TASK BRIEF = The required answer is each line in the entries below where "secara" occurs.

DATA FOR THE TASK =
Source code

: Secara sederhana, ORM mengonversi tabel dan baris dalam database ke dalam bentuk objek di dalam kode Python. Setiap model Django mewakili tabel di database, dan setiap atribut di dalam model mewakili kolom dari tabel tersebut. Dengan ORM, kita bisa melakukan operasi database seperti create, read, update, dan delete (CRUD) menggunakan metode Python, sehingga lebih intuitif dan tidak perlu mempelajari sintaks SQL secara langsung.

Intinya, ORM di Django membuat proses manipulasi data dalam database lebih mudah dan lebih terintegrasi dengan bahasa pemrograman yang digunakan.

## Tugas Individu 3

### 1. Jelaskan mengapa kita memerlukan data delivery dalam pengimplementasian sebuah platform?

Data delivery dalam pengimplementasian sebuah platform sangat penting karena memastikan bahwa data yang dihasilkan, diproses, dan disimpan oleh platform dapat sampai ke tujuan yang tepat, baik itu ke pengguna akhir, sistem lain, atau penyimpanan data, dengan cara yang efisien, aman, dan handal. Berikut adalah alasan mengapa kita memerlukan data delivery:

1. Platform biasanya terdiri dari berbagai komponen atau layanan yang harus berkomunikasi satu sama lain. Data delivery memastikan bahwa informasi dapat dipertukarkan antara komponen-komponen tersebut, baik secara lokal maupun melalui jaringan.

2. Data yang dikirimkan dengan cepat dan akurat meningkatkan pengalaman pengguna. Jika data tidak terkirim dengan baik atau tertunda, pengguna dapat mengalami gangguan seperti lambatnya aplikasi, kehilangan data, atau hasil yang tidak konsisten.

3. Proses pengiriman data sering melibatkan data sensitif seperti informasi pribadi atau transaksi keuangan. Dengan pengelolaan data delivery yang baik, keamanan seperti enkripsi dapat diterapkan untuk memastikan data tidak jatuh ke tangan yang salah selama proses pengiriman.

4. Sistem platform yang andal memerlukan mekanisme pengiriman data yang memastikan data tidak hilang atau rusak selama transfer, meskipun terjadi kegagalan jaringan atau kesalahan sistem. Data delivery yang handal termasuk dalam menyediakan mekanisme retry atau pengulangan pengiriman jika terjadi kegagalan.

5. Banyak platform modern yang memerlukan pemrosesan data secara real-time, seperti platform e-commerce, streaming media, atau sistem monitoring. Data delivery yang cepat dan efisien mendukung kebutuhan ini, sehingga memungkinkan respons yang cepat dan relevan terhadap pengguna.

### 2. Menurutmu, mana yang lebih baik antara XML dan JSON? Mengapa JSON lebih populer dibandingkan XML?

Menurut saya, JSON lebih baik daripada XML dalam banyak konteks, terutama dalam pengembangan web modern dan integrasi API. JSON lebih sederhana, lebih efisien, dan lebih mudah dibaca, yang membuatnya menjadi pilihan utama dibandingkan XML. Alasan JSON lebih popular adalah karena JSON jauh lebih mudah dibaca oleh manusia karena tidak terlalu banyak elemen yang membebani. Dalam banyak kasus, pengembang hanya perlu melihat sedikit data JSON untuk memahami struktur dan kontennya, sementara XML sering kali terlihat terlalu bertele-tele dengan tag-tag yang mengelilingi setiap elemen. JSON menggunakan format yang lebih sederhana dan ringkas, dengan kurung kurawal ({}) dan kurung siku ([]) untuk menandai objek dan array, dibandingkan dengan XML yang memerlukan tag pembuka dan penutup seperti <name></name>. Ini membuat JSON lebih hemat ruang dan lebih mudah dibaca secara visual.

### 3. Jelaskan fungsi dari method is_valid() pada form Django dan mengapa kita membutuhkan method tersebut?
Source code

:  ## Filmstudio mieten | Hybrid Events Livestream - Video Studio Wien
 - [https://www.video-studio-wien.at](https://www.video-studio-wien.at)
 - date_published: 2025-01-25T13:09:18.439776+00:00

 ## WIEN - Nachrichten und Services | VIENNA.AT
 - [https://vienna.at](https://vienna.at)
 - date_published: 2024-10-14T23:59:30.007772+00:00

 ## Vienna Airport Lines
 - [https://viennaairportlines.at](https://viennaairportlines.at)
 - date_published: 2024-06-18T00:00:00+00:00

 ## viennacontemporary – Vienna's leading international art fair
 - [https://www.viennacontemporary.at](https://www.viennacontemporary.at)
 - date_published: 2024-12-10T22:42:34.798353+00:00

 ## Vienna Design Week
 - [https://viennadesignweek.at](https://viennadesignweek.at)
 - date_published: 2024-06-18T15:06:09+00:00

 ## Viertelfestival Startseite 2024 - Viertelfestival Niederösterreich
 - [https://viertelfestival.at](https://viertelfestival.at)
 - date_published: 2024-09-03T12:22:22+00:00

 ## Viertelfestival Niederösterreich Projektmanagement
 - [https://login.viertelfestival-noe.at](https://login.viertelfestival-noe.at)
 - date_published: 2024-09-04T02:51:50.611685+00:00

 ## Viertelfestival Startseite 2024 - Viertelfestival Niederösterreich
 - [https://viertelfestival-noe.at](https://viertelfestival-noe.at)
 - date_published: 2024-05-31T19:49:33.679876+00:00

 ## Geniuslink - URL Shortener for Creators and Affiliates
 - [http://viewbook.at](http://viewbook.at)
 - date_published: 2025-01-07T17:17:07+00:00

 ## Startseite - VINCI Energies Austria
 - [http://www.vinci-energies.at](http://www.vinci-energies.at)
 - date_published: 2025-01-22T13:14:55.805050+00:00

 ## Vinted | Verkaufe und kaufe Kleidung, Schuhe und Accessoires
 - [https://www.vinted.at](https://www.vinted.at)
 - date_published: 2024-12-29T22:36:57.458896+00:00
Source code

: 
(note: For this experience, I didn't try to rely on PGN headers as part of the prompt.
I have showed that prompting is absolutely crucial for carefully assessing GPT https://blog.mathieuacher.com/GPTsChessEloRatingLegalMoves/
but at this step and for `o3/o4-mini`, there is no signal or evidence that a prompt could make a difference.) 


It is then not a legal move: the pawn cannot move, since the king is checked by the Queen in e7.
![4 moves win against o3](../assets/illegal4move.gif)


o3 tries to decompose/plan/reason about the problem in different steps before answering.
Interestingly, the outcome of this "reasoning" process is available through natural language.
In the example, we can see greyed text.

ANSWER FOR THIS EXERCISE =
: Secara sederhana, ORM mengonversi tabel dan baris dalam database ke dalam bentuk objek di dalam kode Python. Setiap model Django mewakili tabel di database, dan setiap atribut di dalam model mewakili kolom dari tabel tersebut. Dengan ORM, kita bisa melakukan operasi database seperti create, read, update, dan delete (CRUD) menggunakan metode Python, sehingga lebih intuitif dan tidak perlu mempelajari sintaks SQL secara langsung.
1. Platform biasanya terdiri dari berbagai komponen atau layanan yang harus berkomunikasi satu sama lain. Data delivery memastikan bahwa informasi dapat dipertukarkan antara komponen-komponen tersebut, baik secara lokal maupun melalui jaringan.
5. Banyak platform modern yang memerlukan pemrosesan data secara real-time, seperti platform e-commerce, streaming media, atau sistem monitoring. Data delivery yang cepat dan efisien mendukung kebutuhan ini, sehingga memungkinkan respons yang cepat dan relevan terhadap pengguna.
Menurut saya, JSON lebih baik daripada XML dalam banyak konteks, terutama dalam pengembangan web modern dan integrasi API. JSON lebih sederhana, lebih efisien, dan lebih mudah dibaca, yang membuatnya menjadi pilihan utama dibandingkan XML. Alasan JSON lebih popular adalah karena JSON jauh lebih mudah dibaca oleh manusia karena tidak terlalu banyak elemen yang membebani. Dalam banyak kasus, pengembang hanya perlu melihat sedikit data JSON untuk memahami struktur dan kontennya, sementara XML sering kali terlihat terlalu bertele-tele dengan tag-tag yang mengelilingi setiap elemen. JSON menggunakan format yang lebih sederhana dan ringkas, dengan kurung kurawal ({}) dan kurung siku ([]) untuk menandai objek dan array, dibandingkan dengan XML yang memerlukan tag pembuka dan penutup seperti <name></name>. Ini membuat JSON lebih hemat ruang dan lebih mudah dibaca secara visual.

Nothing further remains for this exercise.